If all this unfolds as the researchers hope, it will represent a major milestone for Huntington disease therapy, Dr. Abulrob says.

He and Dr. Stanimirovic will send the most promising versions of their nano-carrier to UBC in Vancouver, where Dr. Leavitt and the UBC team will test them in mice, and to the Oregon Health and Science University in Portland, where Dr. Jodi McBride will test them in larger animal models.

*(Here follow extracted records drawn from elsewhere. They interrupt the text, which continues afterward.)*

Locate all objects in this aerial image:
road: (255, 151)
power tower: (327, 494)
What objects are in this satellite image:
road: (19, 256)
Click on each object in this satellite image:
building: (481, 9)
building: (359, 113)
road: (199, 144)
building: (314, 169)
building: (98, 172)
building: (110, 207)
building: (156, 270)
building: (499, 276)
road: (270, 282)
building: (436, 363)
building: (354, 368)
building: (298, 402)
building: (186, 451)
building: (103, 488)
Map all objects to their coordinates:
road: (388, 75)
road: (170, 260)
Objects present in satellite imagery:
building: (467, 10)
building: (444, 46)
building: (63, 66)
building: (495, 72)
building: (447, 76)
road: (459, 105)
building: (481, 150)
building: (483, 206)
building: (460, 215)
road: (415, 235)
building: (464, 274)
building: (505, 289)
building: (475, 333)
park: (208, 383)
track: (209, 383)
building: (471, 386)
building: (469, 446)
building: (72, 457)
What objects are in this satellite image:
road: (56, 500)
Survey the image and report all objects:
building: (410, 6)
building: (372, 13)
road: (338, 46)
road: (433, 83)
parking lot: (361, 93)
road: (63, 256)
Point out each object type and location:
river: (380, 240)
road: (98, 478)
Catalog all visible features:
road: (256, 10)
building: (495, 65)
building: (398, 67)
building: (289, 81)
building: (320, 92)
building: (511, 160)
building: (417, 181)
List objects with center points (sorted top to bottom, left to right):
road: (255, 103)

Drs. Leavitt and McBride will examine several different things: which type of carrier works best, how much of the drug reaches the target areas of the brain and whether injecting ASOs into the bloodstream is more effective than injecting them into the cerebrospinal fluid.

The final phase of the research project focuses on biomarkers. Research suggests that the level of huntingtin protein in the cerebrospinal fluid reflects huntingtin levels in brain cells. Dr. Leavitt will fine-tune ways to measure these levels.

He and Dr. McBride will then compare them with ASO penetration and Huntington disease symptoms in their animal models, creating a more sensitive and accurate way to assess whether gene-silencing therapy is working.

“I am really excited to be a part of this project. It is the quintessential example of bringing together people who have amazing expertise,” says Dr. McBride. “It is going to be quite a powerful collaboration.”

The results will help enhance the effectiveness of ASOs, taking a promising therapy for HD and making it even better. Potentially, it could also pave the way for treatments of other genetic brain diseases, including specific types of epilepsy, Parkinson’s and Alzheimer’s.

“If we succeed in demonstrating that we can do this, that has the potential to open up the field tremendously,” says Dr. Stanimirovic.